** The problem **
Report back every line in the data that includes the string "лимфатических".

** Records from a collection **
<<<<

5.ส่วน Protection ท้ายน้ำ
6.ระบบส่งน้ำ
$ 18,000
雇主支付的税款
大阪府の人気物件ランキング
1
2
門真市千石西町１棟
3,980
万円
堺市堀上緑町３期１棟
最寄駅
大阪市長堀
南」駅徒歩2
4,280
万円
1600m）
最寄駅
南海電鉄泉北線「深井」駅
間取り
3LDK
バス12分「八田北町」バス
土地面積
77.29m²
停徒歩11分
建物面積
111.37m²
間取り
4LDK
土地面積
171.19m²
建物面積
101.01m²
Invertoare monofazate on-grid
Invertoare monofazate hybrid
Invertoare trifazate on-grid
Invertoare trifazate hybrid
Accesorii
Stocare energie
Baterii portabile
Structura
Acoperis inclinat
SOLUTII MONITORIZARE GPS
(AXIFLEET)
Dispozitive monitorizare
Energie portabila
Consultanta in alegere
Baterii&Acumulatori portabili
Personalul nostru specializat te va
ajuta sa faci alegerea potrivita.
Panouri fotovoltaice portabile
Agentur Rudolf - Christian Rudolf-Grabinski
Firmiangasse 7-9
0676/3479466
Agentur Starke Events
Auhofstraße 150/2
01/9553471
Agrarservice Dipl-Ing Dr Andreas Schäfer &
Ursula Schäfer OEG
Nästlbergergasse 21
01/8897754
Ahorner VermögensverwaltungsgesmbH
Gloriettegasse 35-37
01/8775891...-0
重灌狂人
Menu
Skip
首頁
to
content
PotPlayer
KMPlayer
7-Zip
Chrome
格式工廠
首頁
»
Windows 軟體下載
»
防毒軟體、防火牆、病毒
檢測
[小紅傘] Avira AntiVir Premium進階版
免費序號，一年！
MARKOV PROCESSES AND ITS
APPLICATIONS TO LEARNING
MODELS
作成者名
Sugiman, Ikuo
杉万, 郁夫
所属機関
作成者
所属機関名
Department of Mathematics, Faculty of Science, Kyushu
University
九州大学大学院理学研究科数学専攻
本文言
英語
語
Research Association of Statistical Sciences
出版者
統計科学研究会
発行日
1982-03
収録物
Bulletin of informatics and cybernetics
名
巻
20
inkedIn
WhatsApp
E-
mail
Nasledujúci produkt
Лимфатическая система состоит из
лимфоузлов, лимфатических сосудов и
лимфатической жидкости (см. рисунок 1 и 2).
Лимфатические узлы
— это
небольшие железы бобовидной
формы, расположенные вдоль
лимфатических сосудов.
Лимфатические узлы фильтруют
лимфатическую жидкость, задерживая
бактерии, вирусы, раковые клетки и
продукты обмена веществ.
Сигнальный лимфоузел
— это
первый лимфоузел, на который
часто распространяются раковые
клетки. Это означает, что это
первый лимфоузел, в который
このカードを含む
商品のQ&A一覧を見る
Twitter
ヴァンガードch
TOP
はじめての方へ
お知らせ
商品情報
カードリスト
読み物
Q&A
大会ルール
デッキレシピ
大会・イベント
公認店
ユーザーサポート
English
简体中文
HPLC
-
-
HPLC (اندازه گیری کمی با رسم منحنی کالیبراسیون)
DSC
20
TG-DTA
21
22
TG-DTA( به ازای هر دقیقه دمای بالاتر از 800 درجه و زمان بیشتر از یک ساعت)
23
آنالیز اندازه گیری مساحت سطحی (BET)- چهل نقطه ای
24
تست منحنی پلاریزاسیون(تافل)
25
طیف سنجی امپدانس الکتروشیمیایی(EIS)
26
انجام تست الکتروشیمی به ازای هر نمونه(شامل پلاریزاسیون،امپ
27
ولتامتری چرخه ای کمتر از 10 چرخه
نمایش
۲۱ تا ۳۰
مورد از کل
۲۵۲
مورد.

>>>>

** Your solution **
лимфоузлов, лимфатических сосудов и
лимфатических сосудов.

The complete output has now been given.